As landlords and property managers, you walk a thin line with regard to accommodation requests involving assistance animals. You obviously want to make sure that any tenant who needs an assistance animal is accommodated. At the same time, you need to require enough verification to weed out anyone who is trying to take advantage of the Fair Housing Act. As a fair housing attorney, I’m always curious about where to draw the line. How much verification is too much?
That’s why a recent complaint filed by HUD caught my attention. HUD challenged the reasonable accommodation and pet policies of a housing provider as having “impose[d] mandatory burdensome conditions on individuals with disabilities who request animal assistance.” The landlord required tenants to fill out several forms, including an accommodation request form and a doctor’s prescription form. So what bothered HUD? Apparently, it was the doctor’s prescription form, which required the doctor to accept liability for any damage or injury caused by the animal in question.

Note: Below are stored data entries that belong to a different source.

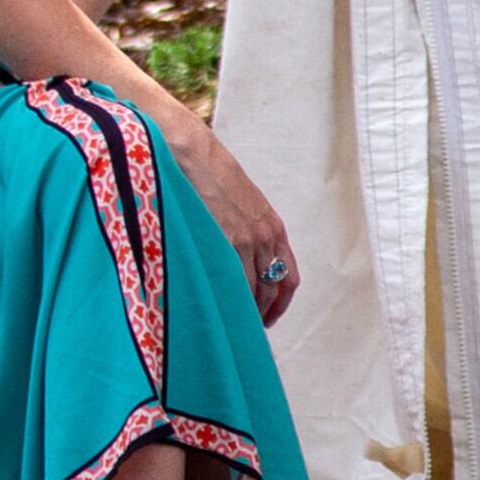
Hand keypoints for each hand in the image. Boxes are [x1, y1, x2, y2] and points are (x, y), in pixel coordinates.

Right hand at [174, 122, 299, 323]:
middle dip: (264, 312)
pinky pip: (235, 282)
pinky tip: (220, 309)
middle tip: (248, 328)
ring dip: (246, 310)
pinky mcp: (227, 240)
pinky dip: (231, 300)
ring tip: (231, 324)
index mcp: (273, 227)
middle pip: (274, 289)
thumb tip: (234, 255)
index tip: (269, 317)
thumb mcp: (238, 204)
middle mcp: (267, 237)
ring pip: (254, 291)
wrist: (190, 152)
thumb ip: (243, 230)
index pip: (288, 277)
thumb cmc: (206, 175)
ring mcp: (248, 240)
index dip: (281, 302)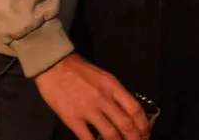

As I am sure you can imagine, each of the doctors approached in the case above refused to sign any such form. This requirement was seen by HUD as a violation of the Act on the basis of discrimination, given that the failure of the tenant to secure a doctor’s signature resulted in the denial of the request.
So what should you do?
Other than the guidelines I discussed in a previous
post, do not, I repeat, do not attempt to assign liability to the prescribing doctor in a tenant’s request for an assistance animal. This action will likely be considered discriminatory under the Act, and could open you up to enforcement for an FHA violation. Keep in mind that this doctor requirement is just one example of a recent burdensome requirement, and if any part of your reasonable accommodation process may be interpreted as placing an excessive burden on the requesting tenant, it is worth looking at.